■ **Given information**:
━━━━━━━━

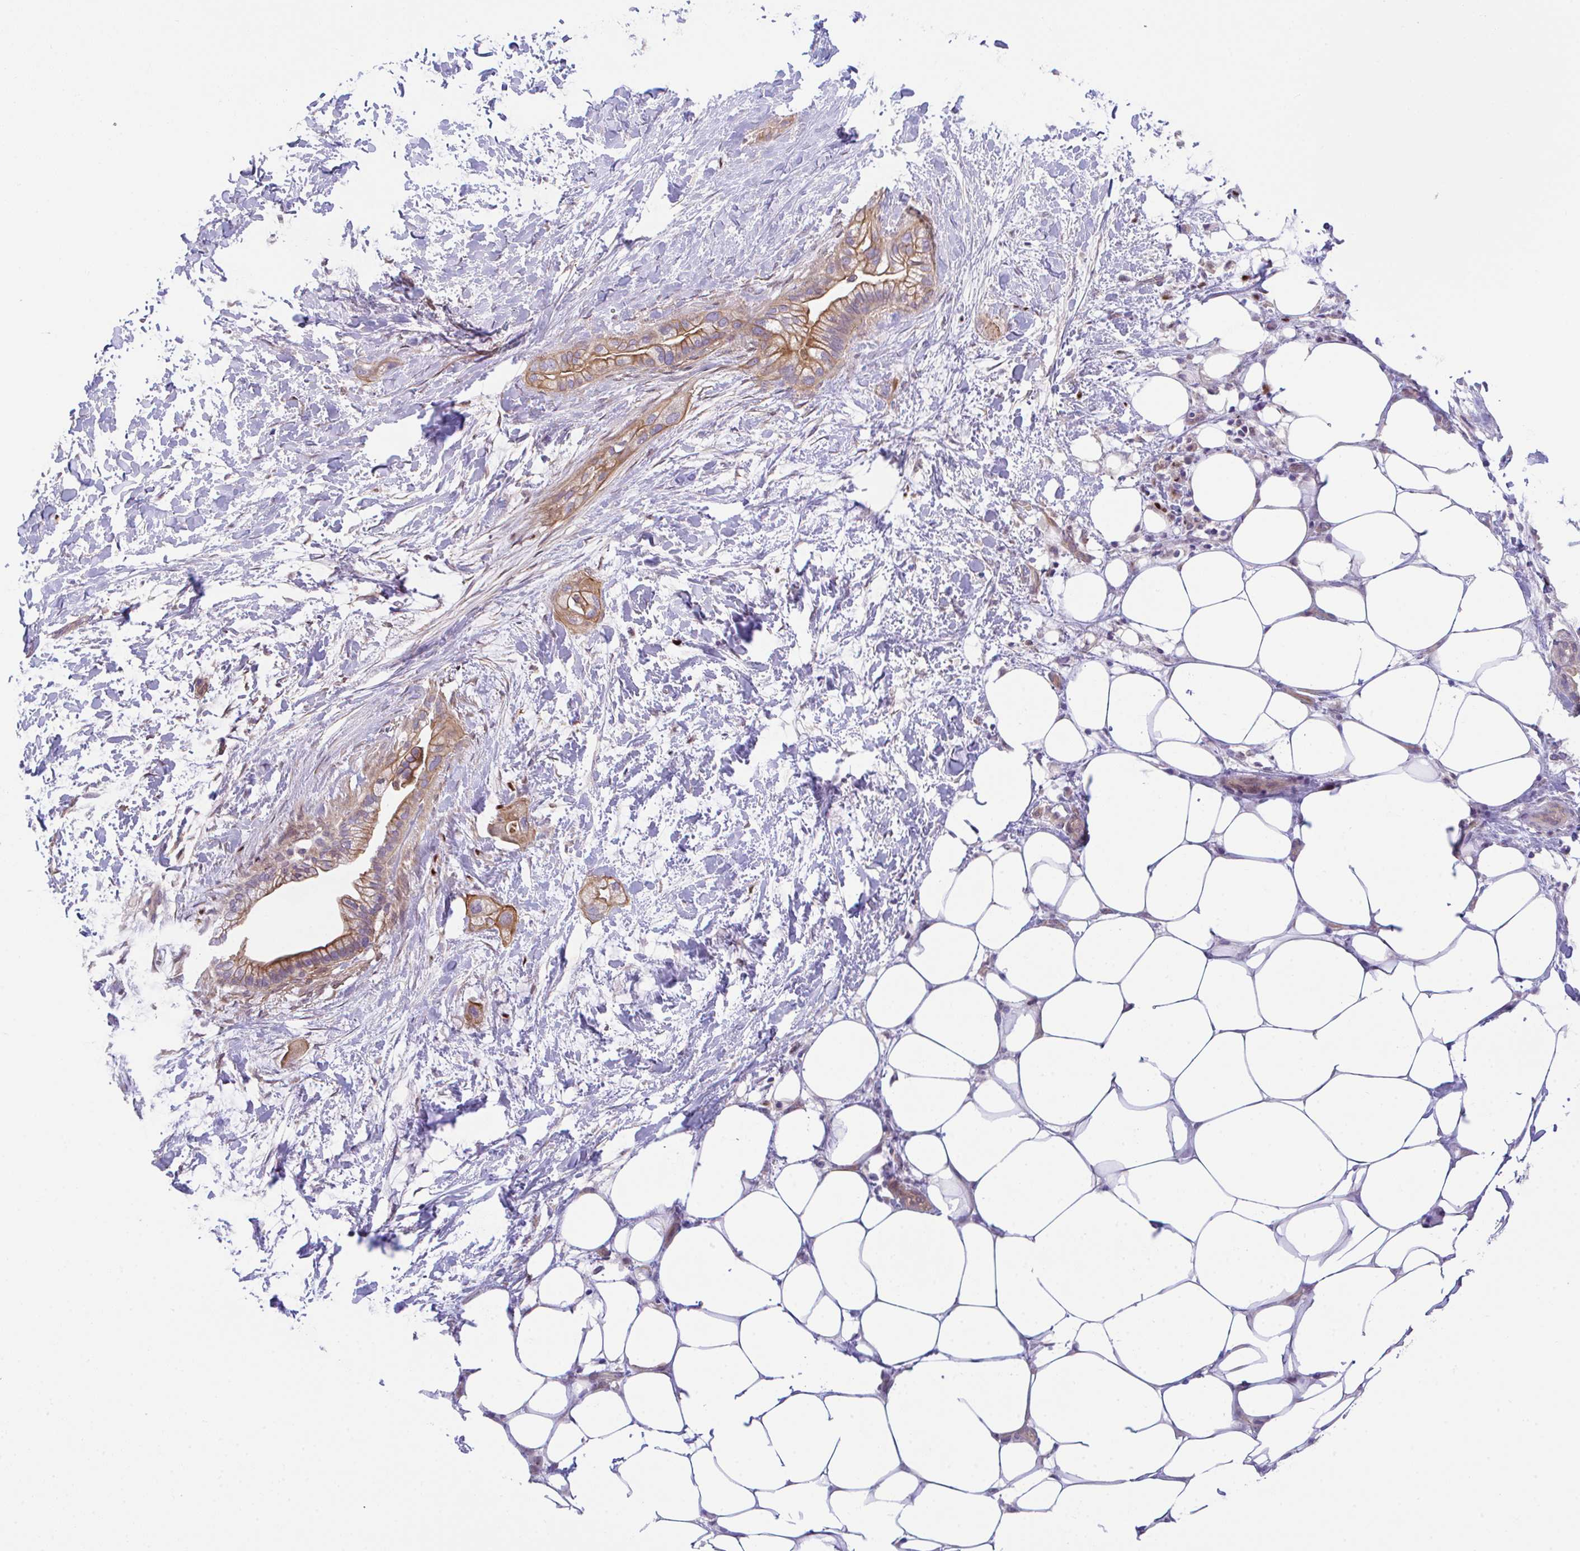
{"staining": {"intensity": "moderate", "quantity": ">75%", "location": "cytoplasmic/membranous"}, "tissue": "pancreatic cancer", "cell_type": "Tumor cells", "image_type": "cancer", "snomed": [{"axis": "morphology", "description": "Adenocarcinoma, NOS"}, {"axis": "topography", "description": "Pancreas"}], "caption": "A brown stain highlights moderate cytoplasmic/membranous expression of a protein in pancreatic cancer tumor cells.", "gene": "ZBED3", "patient": {"sex": "male", "age": 44}}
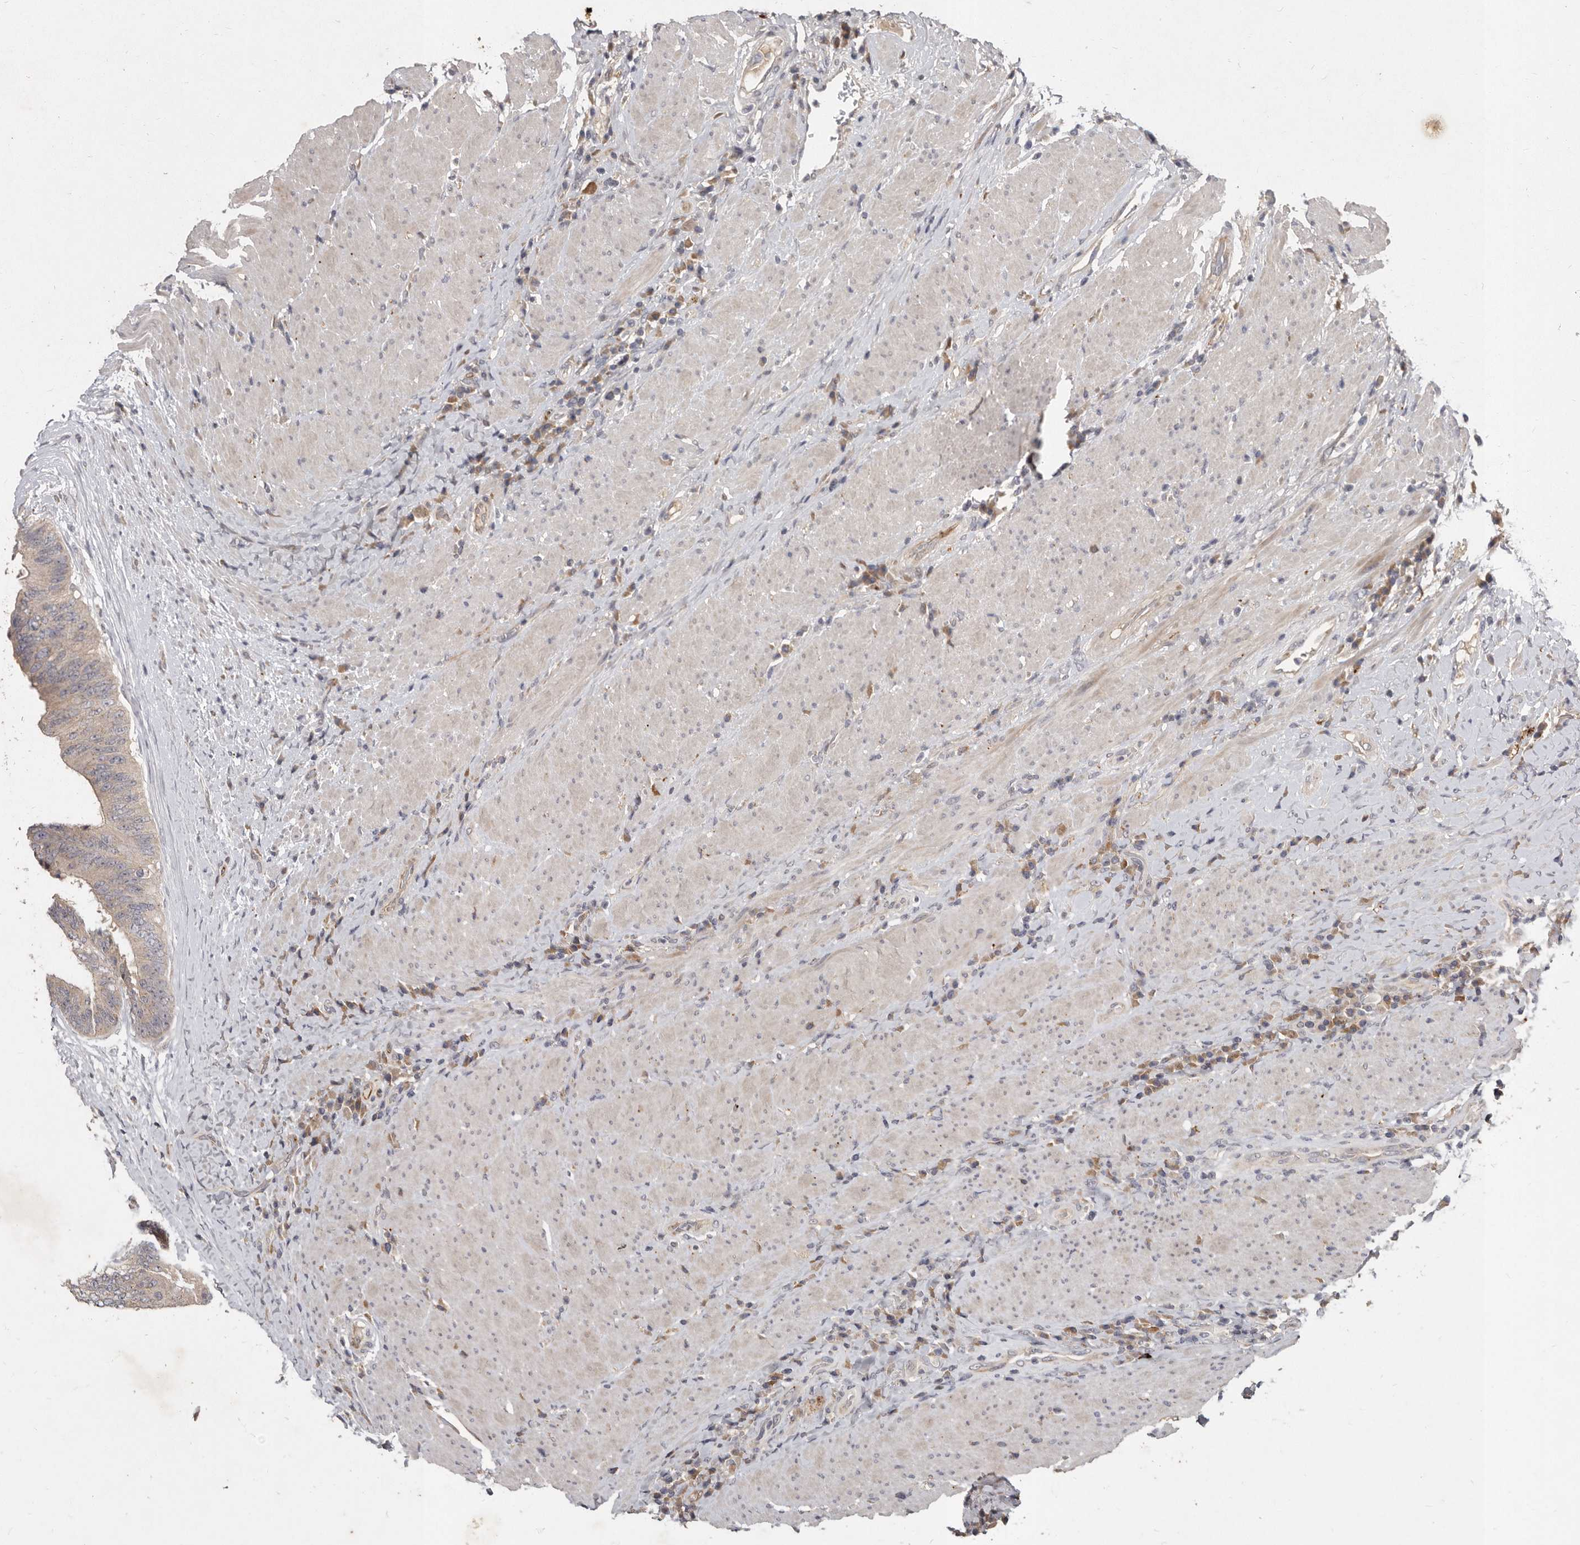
{"staining": {"intensity": "negative", "quantity": "none", "location": "none"}, "tissue": "colorectal cancer", "cell_type": "Tumor cells", "image_type": "cancer", "snomed": [{"axis": "morphology", "description": "Adenocarcinoma, NOS"}, {"axis": "topography", "description": "Rectum"}], "caption": "Tumor cells are negative for protein expression in human colorectal cancer (adenocarcinoma). The staining was performed using DAB to visualize the protein expression in brown, while the nuclei were stained in blue with hematoxylin (Magnification: 20x).", "gene": "SLC22A1", "patient": {"sex": "male", "age": 72}}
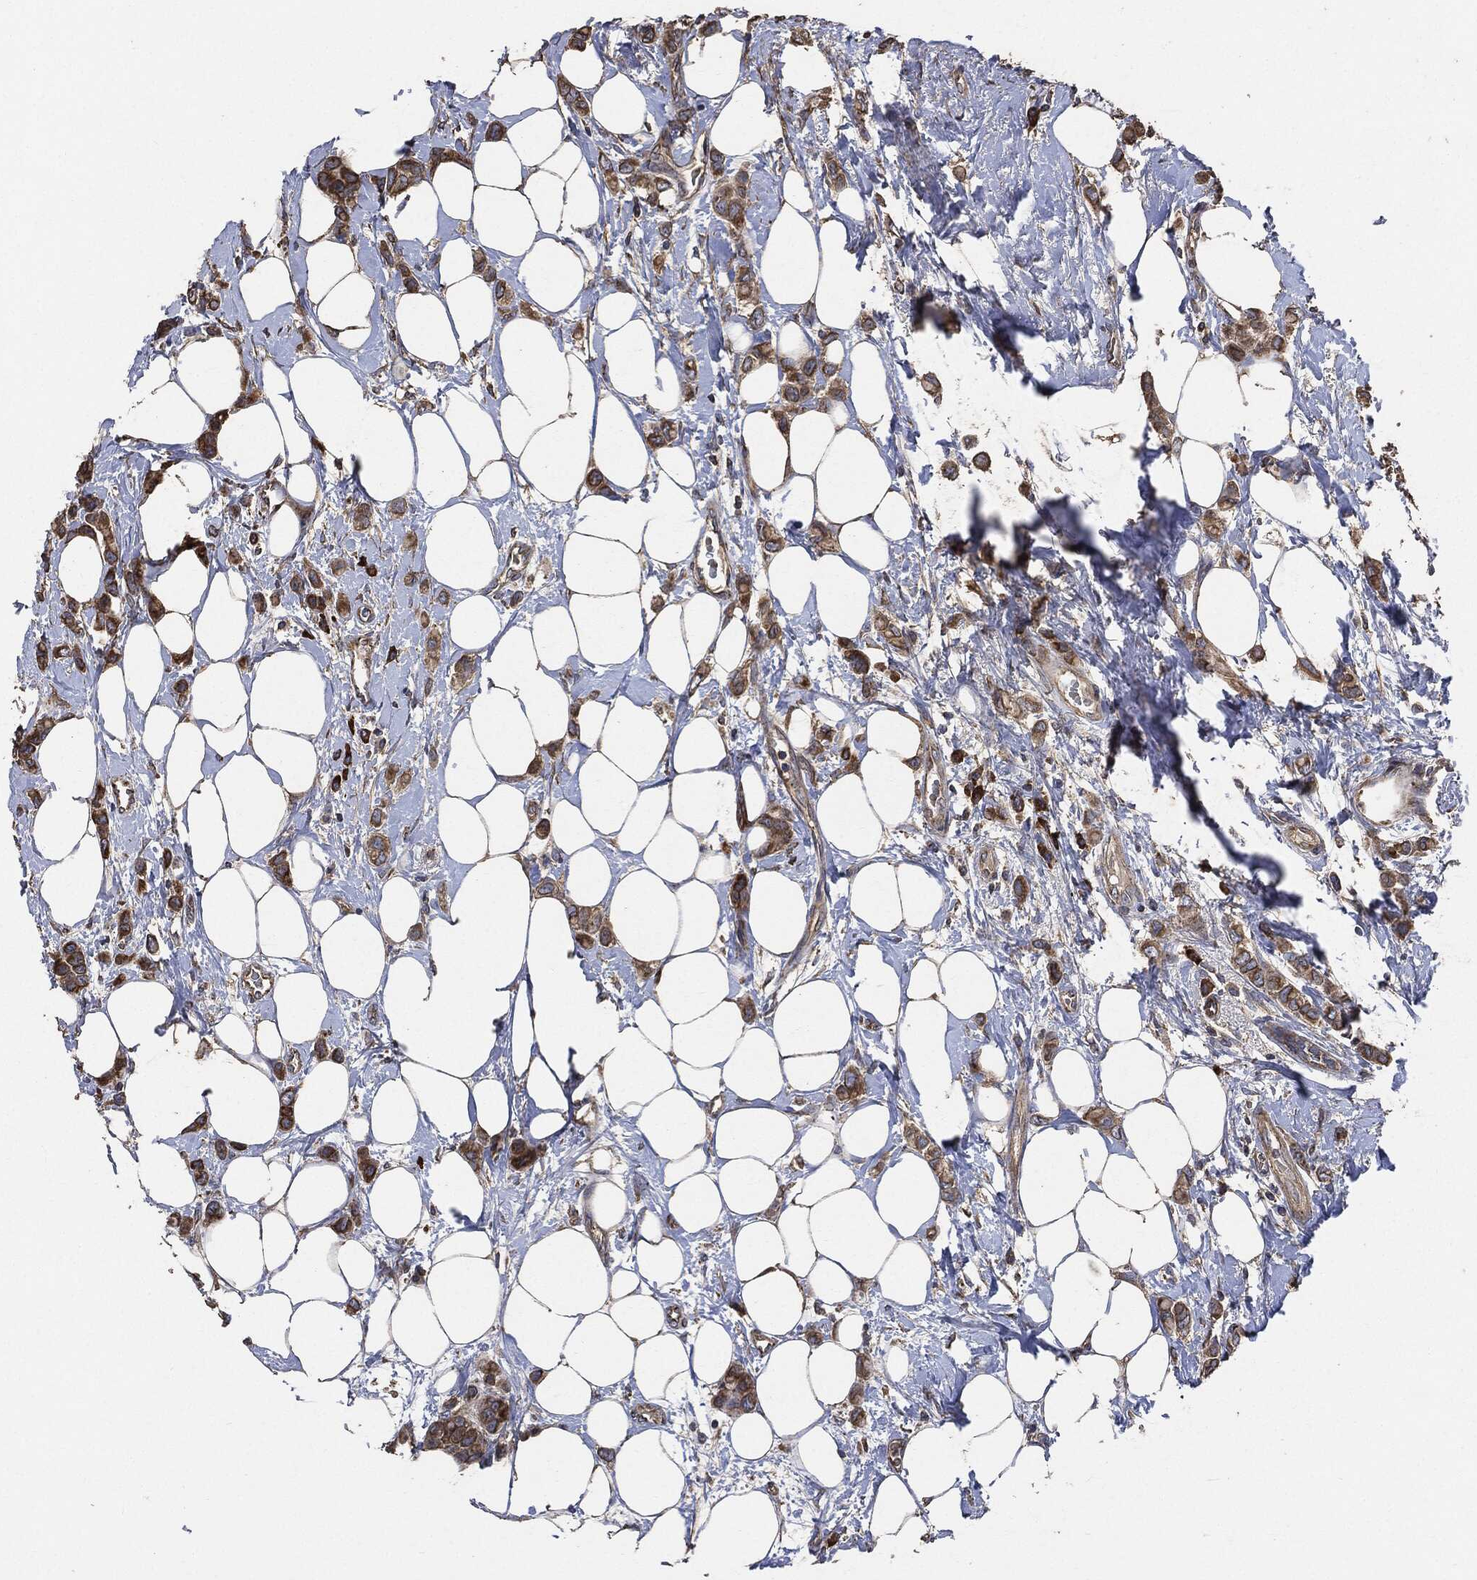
{"staining": {"intensity": "strong", "quantity": ">75%", "location": "cytoplasmic/membranous"}, "tissue": "breast cancer", "cell_type": "Tumor cells", "image_type": "cancer", "snomed": [{"axis": "morphology", "description": "Lobular carcinoma"}, {"axis": "topography", "description": "Breast"}], "caption": "There is high levels of strong cytoplasmic/membranous positivity in tumor cells of breast cancer, as demonstrated by immunohistochemical staining (brown color).", "gene": "STK3", "patient": {"sex": "female", "age": 66}}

━━━━━━━━

■ **Work required**:
Word for word, give the data above again, without any images.

■ **Exercise solution**:
{"staining": {"intensity": "moderate", "quantity": ">75%", "location": "cytoplasmic/membranous"}, "tissue": "pancreatic cancer", "cell_type": "Tumor cells", "image_type": "cancer", "snomed": [{"axis": "morphology", "description": "Adenocarcinoma, NOS"}, {"axis": "topography", "description": "Pancreas"}], "caption": "A brown stain highlights moderate cytoplasmic/membranous expression of a protein in pancreatic cancer tumor cells.", "gene": "ZBED3", "patient": {"sex": "male", "age": 44}}
{"staining": {"intensity": "negative", "quantity": "none", "location": "none"}, "tissue": "colorectal cancer", "cell_type": "Tumor cells", "image_type": "cancer", "snomed": [{"axis": "morphology", "description": "Adenocarcinoma, NOS"}, {"axis": "topography", "description": "Rectum"}], "caption": "Tumor cells are negative for protein expression in human colorectal cancer (adenocarcinoma). The staining was performed using DAB to visualize the protein expression in brown, while the nuclei were stained in blue with hematoxylin (Magnification: 20x).", "gene": "SLC22A1", "patient": {"sex": "male", "age": 72}}
{"staining": {"intensity": "strong", "quantity": ">75%", "location": "cytoplasmic/membranous"}, "tissue": "breast cancer", "cell_type": "Tumor cells", "image_type": "cancer", "snomed": [{"axis": "morphology", "description": "Lobular carcinoma"}, {"axis": "topography", "description": "Breast"}], "caption": "There is high levels of strong cytoplasmic/membranous positivity in tumor cells of breast cancer, as demonstrated by immunohistochemical staining (brown color).", "gene": "STK3", "patient": {"sex": "female", "age": 66}}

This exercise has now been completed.